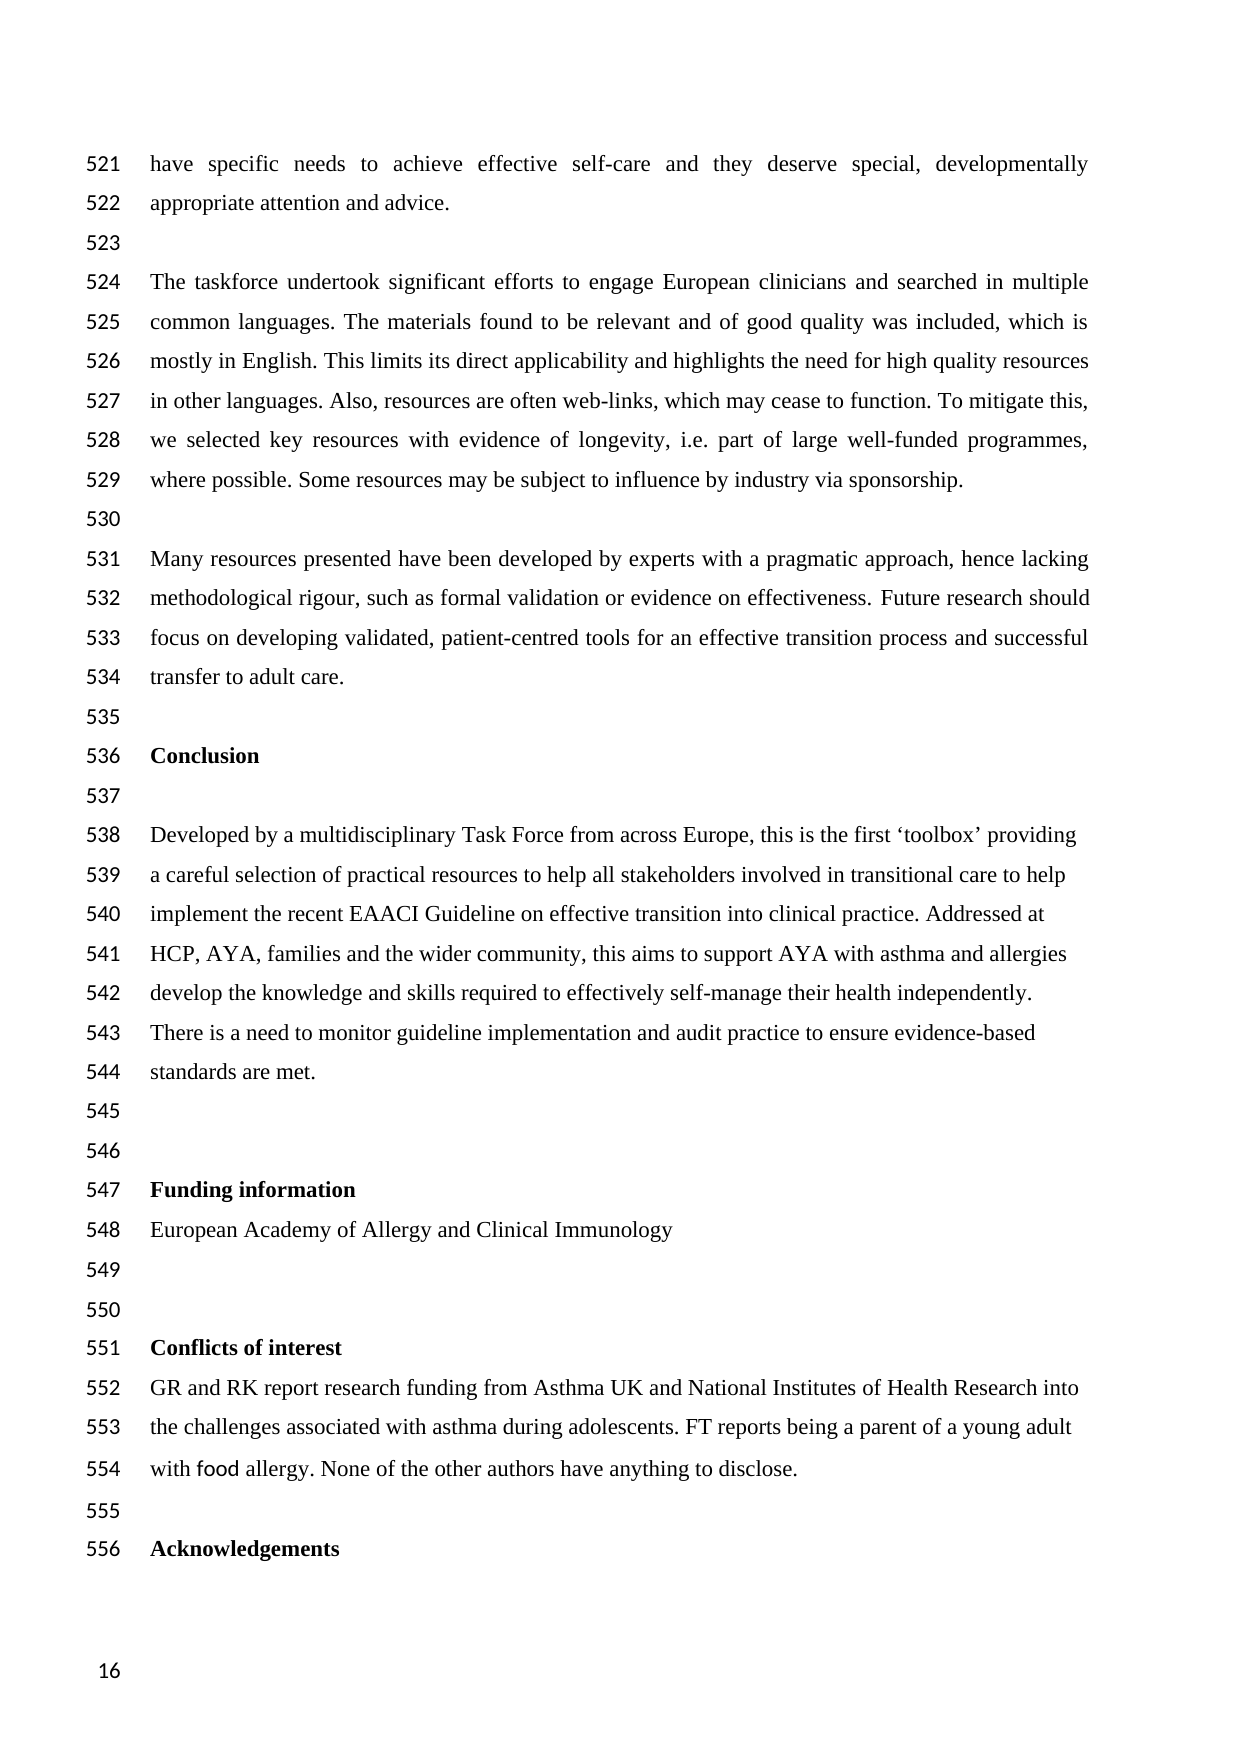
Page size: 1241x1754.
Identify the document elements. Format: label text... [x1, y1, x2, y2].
---
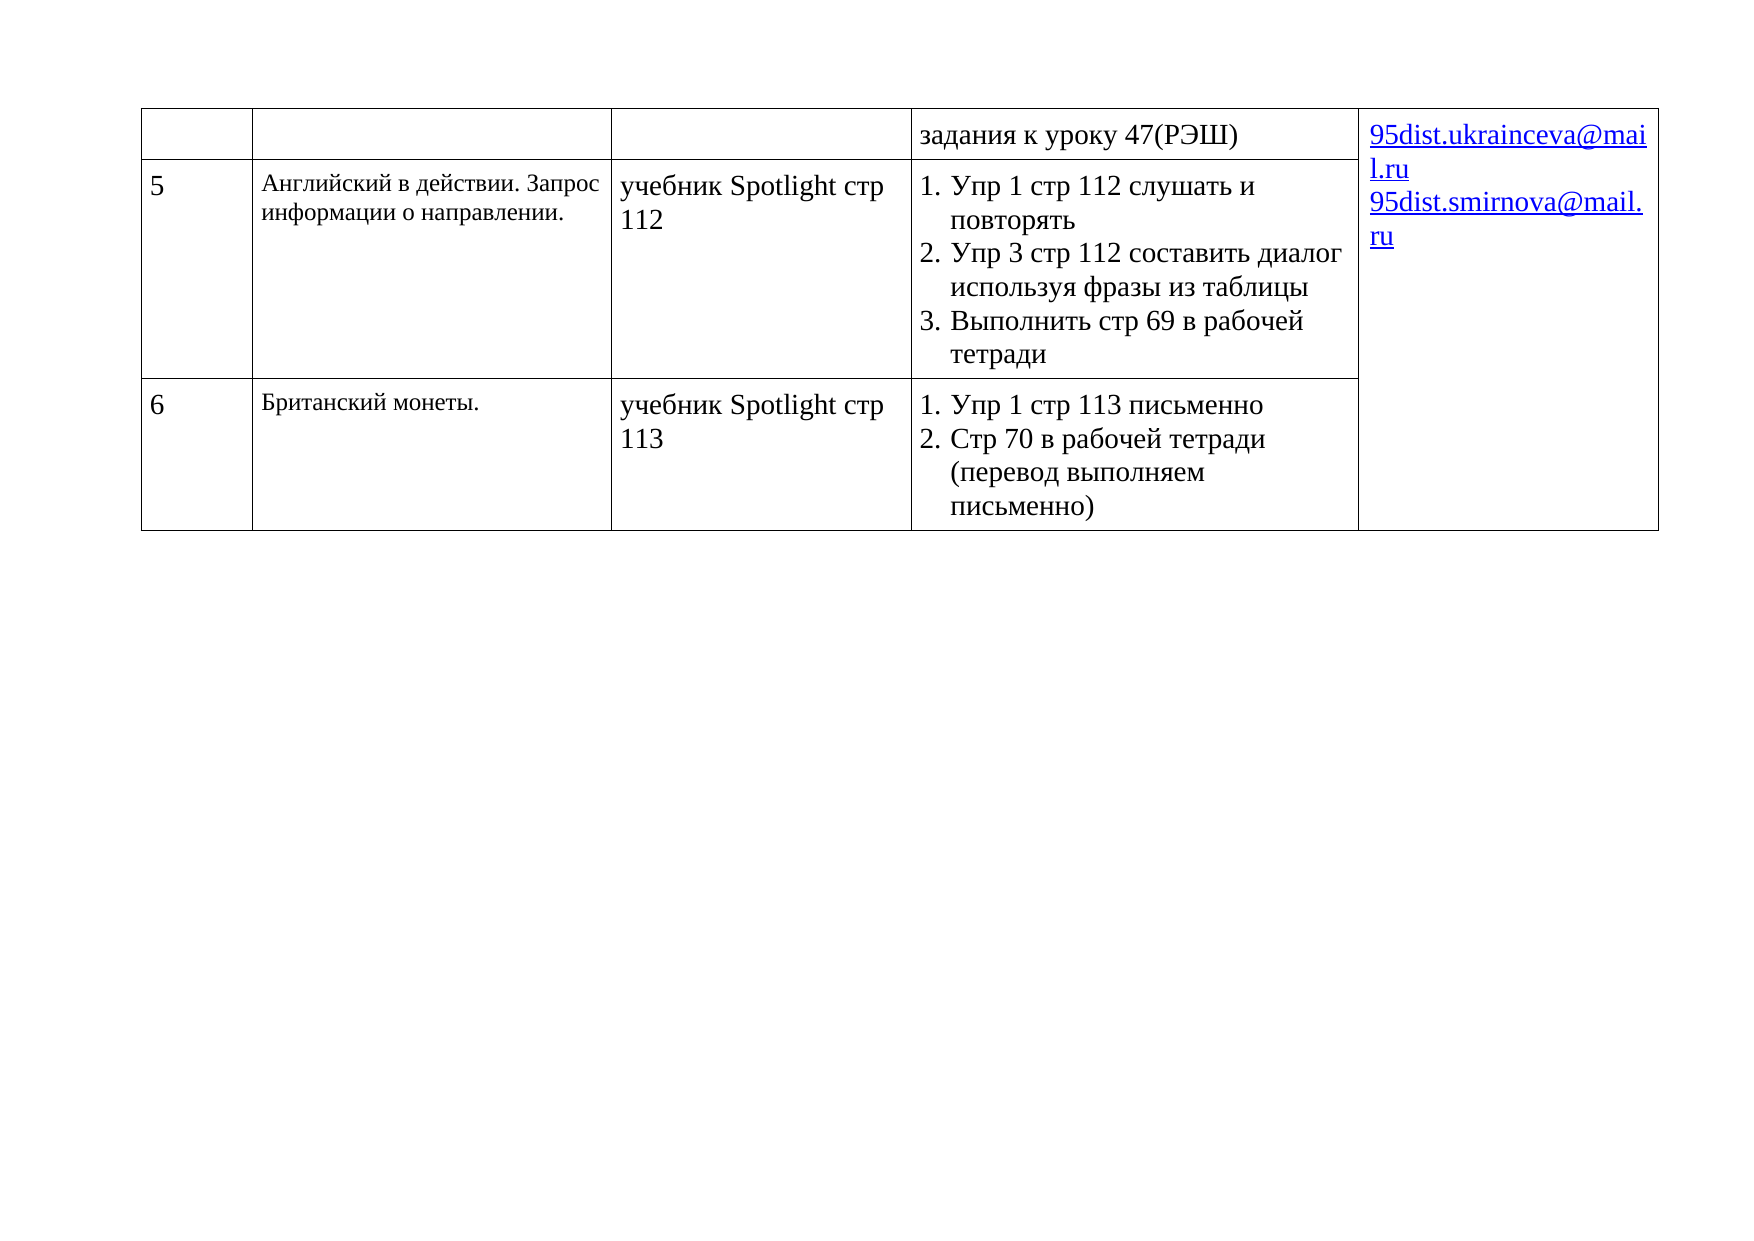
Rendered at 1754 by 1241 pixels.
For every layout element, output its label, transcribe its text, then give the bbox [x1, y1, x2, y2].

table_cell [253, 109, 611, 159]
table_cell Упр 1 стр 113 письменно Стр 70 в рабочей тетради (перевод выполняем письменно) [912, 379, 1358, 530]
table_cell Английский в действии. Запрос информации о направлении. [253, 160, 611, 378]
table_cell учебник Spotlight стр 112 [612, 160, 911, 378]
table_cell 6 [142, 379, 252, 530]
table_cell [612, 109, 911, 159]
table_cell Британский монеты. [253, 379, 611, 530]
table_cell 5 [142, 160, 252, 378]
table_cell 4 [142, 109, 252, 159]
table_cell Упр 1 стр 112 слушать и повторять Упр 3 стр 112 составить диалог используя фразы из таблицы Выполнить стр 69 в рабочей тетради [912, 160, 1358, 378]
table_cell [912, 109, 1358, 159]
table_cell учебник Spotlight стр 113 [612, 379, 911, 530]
--
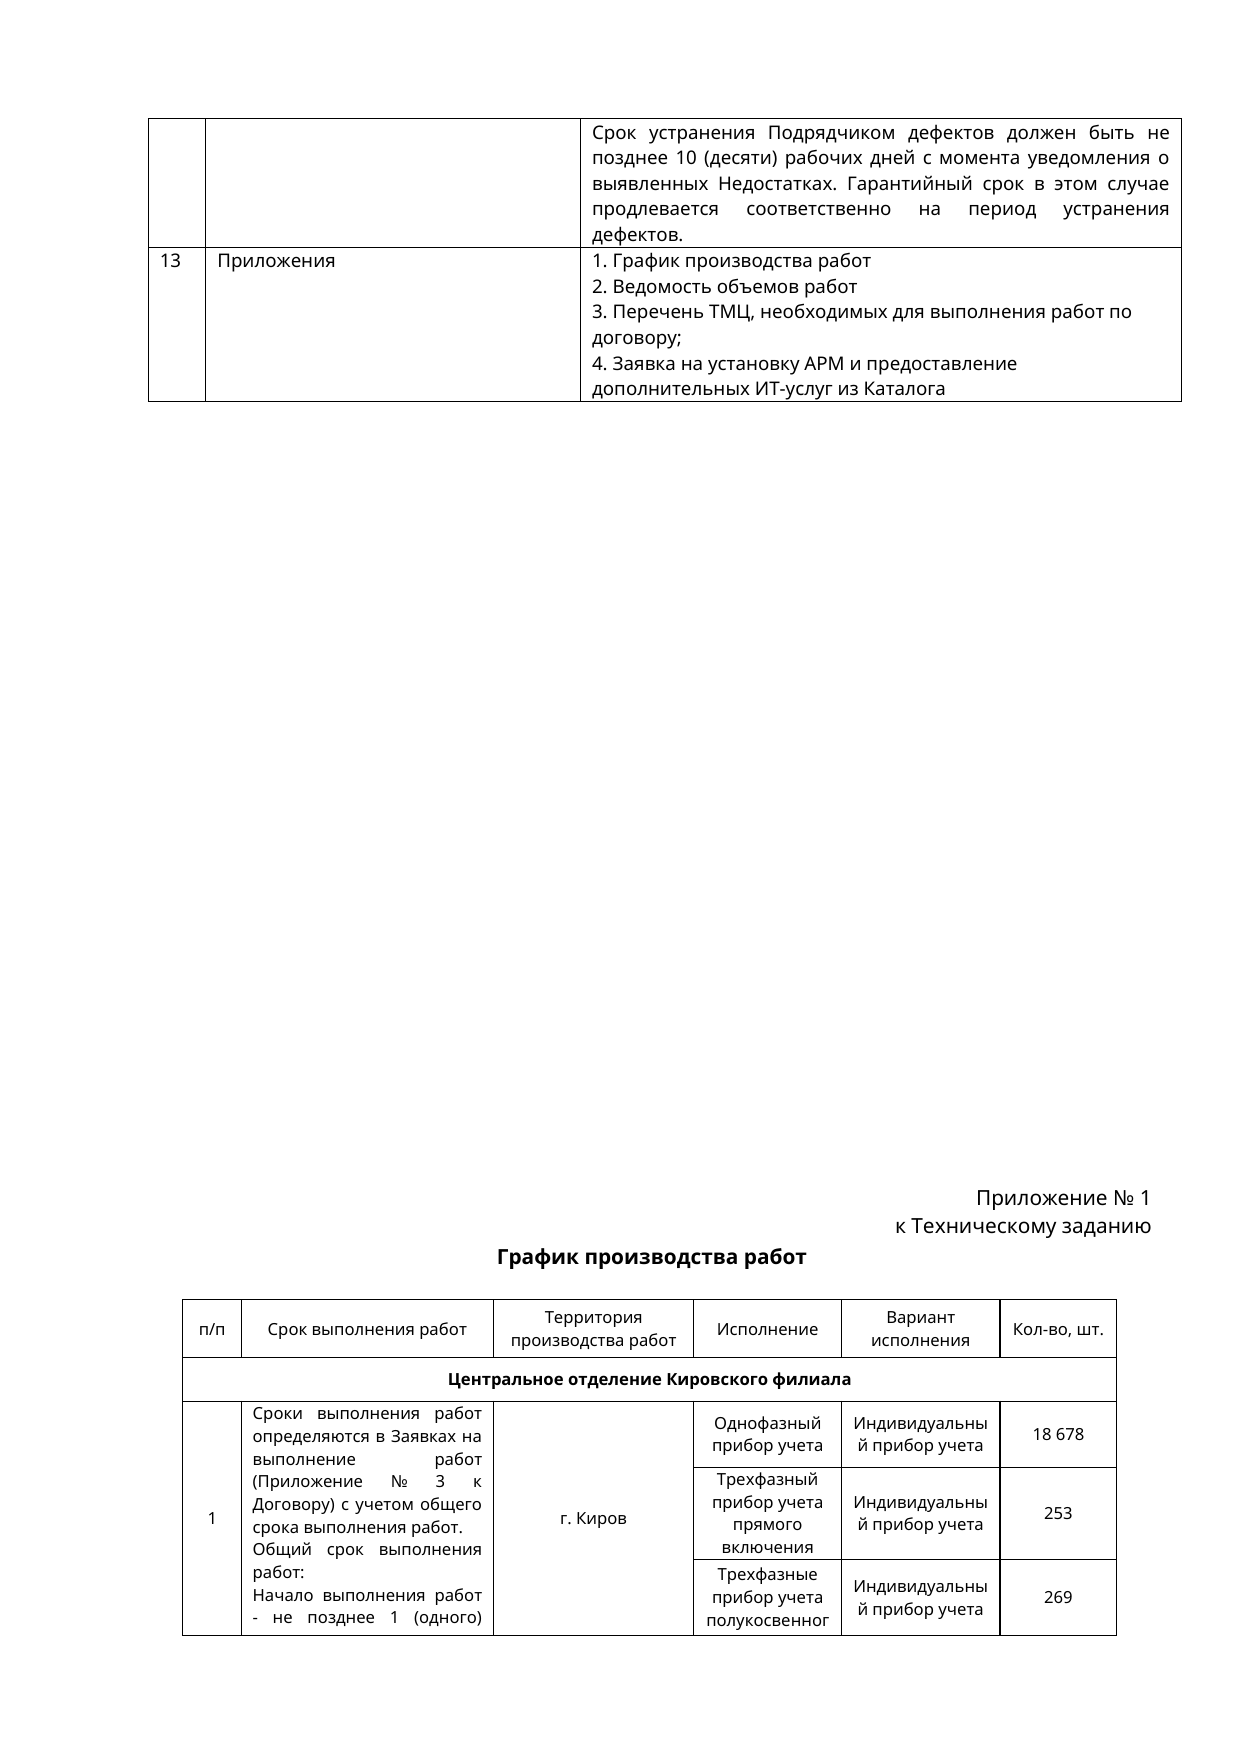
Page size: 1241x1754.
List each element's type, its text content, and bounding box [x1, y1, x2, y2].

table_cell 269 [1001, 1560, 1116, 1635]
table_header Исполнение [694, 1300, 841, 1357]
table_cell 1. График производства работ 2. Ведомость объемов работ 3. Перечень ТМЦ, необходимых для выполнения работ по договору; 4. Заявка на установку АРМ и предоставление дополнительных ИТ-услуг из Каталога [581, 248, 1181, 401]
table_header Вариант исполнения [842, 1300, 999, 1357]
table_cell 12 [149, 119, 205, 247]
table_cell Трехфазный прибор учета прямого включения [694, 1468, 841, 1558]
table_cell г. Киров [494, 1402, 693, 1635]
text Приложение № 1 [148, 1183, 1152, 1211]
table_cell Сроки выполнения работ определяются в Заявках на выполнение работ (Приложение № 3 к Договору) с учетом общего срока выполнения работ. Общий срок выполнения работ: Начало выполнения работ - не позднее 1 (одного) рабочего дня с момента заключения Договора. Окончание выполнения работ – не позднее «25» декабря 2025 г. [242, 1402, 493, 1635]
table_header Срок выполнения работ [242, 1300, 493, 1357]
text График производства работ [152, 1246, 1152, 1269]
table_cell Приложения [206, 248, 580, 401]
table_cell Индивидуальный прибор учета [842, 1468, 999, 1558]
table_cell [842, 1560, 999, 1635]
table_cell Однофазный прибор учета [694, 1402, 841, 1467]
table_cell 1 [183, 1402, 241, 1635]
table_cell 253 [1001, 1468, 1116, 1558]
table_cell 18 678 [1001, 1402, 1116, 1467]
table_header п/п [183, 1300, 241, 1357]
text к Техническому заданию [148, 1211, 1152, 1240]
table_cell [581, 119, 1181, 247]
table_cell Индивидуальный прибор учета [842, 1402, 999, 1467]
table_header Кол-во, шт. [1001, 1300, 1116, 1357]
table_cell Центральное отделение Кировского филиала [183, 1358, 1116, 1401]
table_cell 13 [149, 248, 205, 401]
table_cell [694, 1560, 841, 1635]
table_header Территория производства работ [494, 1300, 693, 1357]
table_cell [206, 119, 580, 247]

• _What the task asks_
Copy out every line of the data that includes "label".

• _Answer for this exercise_
Identify the document elements. Format: label text... [x1, y1, x2, y2].
For every layout element, output its label, transcribe its text, then give the bbox [x1, y1, x2, y2].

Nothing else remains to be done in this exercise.